De handleiding verwijst naar een reeks lasapparaten die onderling verschillen voor enkele
eigenschappen. Identificeer het model dat u bezit op Fig. 1.
Hoofdorganen Fig.1
A) Toegangspaneel naar rolinvoegplaats
B) Draadhaspel
C) Draadaanvoermechanisme
D) Voedingskabel
E) Inlaat schermgas
F) ON/OFF-schakelaar
G) Keuzeschakelaar voor polariteit van de lastoorts**
H) Aansluiting toorts (Sommige lasapparaten hebben draden die rechtstreeks
aangesloten zijn)
I) Aansluiting aarddraad / inductiedraad (Sommige lasapparaten hebben draden die
rechtstreeks aangesloten zijn)
** (Dit onderdeel is niet aanwezig op sommige modellen).
Technische gegevens
Het typeplaatje ligt op het lasapparaat. De Fig.2 is een voorbeeld van het plaatje.
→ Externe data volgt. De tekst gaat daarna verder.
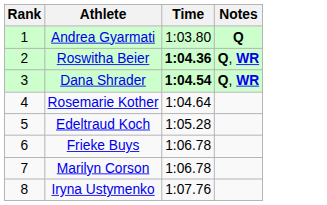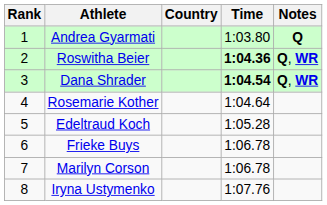+ column: Country
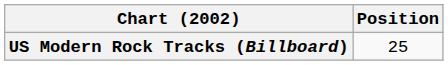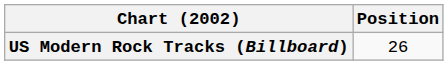US Modern Rock Tracks (Billboard) | Position: 25 -> 26
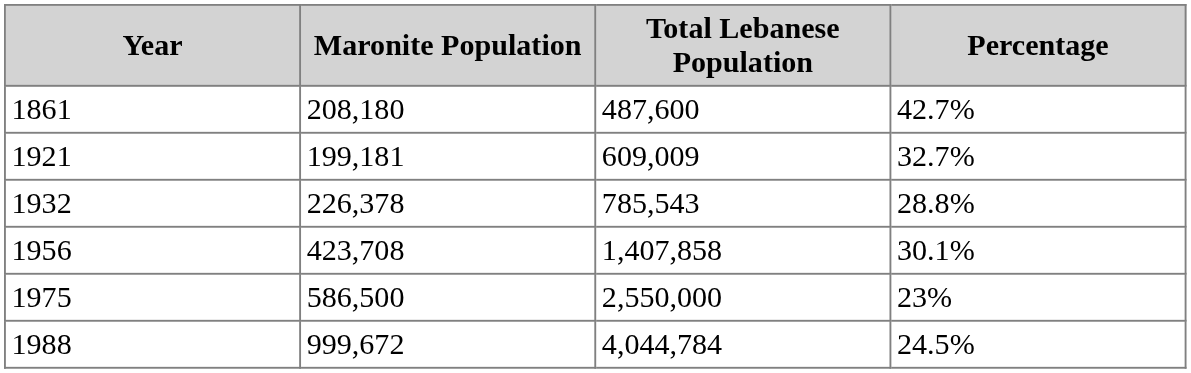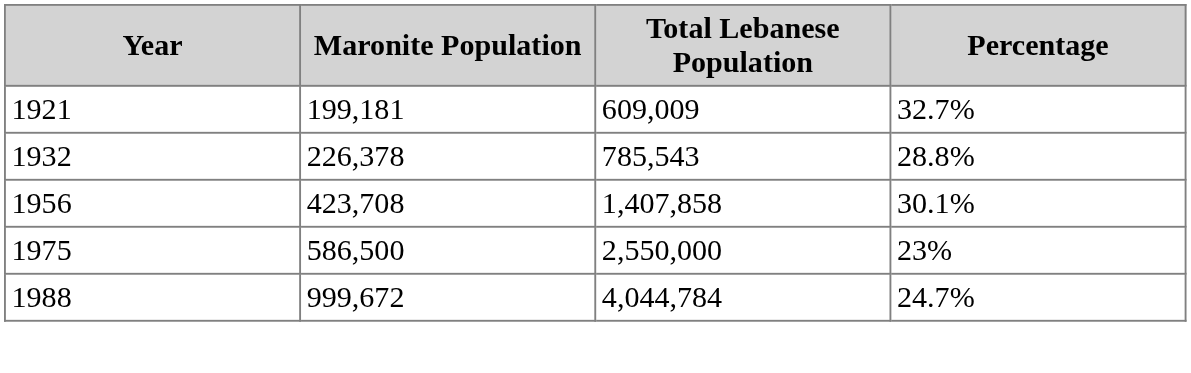- row: 1861 | 208,180 | 487,600 | 42.7%
1988 | Percentage: 24.5% -> 24.7%
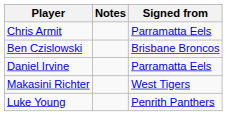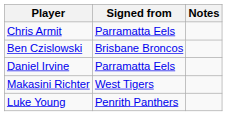columns swapped: Signed from <-> Notes
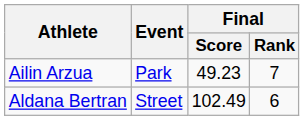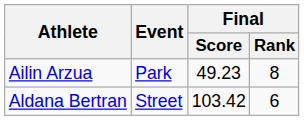Ailin Arzua | Final / Rank: 7 -> 8
Aldana Bertran | Final / Score: 102.49 -> 103.42
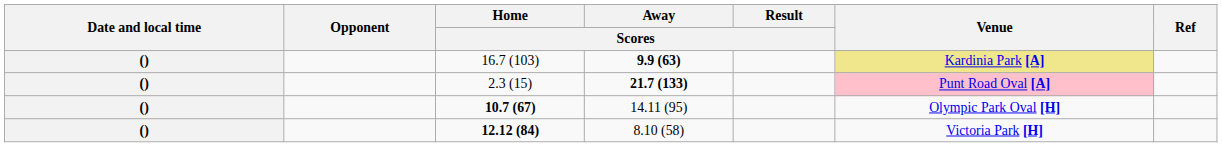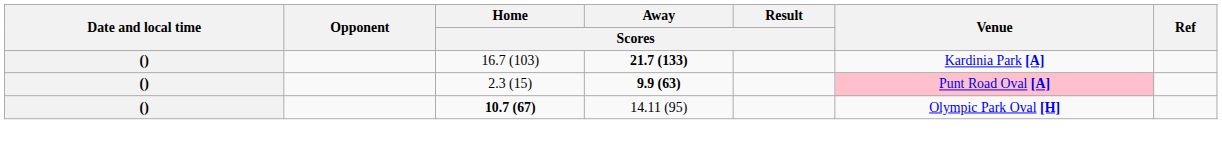16.7 (103) | Away / Scores: 9.9 (63) -> 21.7 (133)
16.7 (103) | Venue: khaki background -> no background
2.3 (15) | Away / Scores: 21.7 (133) -> 9.9 (63)
- row: () | 12.12 (84) | 8.10 (58) | Victoria Park [H]
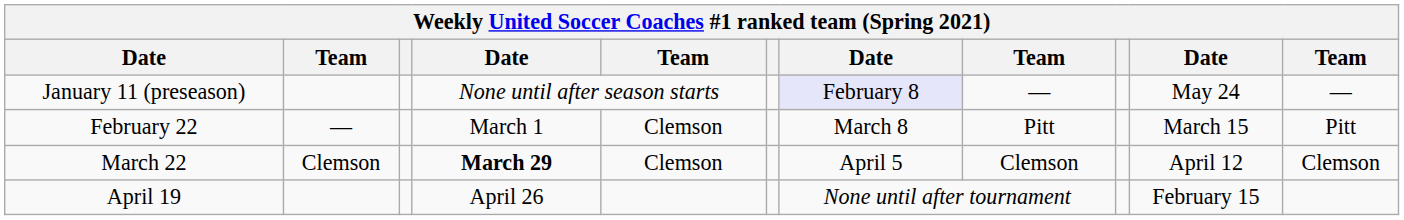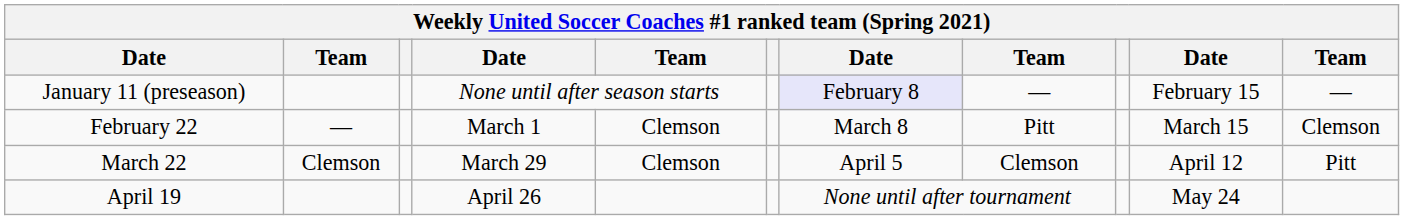January 11 (preseason) | column 10: May 24 -> February 15
February 22 | column 11: Pitt -> Clemson
March 22 | column 4: bold -> normal
March 22 | column 11: Clemson -> Pitt
April 19 | column 10: February 15 -> May 24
A) Naam en adres van de fabrikant
B) Europese referentienorm voor de constructie en veiligheid van lasinstallaties
C) Symbool voor de interne structuur van het lasapparaat
D) Symbool voor het voorziene lasproces
E) Symbool voor de continu geleverde stroom
F) Benodigde voeding:
˜ eenfase wisselspanning; frequentie
˜ driefase wisselspanning; frequentie
G) Beschermklasse tegen vaste en vloeibare deeltjes
H) Symbool dat duidt op de mogelijkheid om het lasapparaat te gebruiken in omgevingen
met een risico voor elektrische ontladingen
I) Prestaties van het lascircuit
U0V
Minimum en maximum nullastspanning
(open lascircuit).
I2, U2 Stroom en overeenkomstige genormaliseerde spanning dat het lasapparaat
uitgeeft.
X
Lasactiviteit. Duidt aan hoelang het lasapparaat kan werken en hoelang het
moet stoppen met werken om af te koelen. De tijdsduur wordt uitgedrukt in %
op basis van een cyclus van 10 min. (bv. 60% betekent 6 min. werken en 4
min. inactiviteit).
A / V
Instelrange van de stroomsterkte en bijbehorende spanningsboog.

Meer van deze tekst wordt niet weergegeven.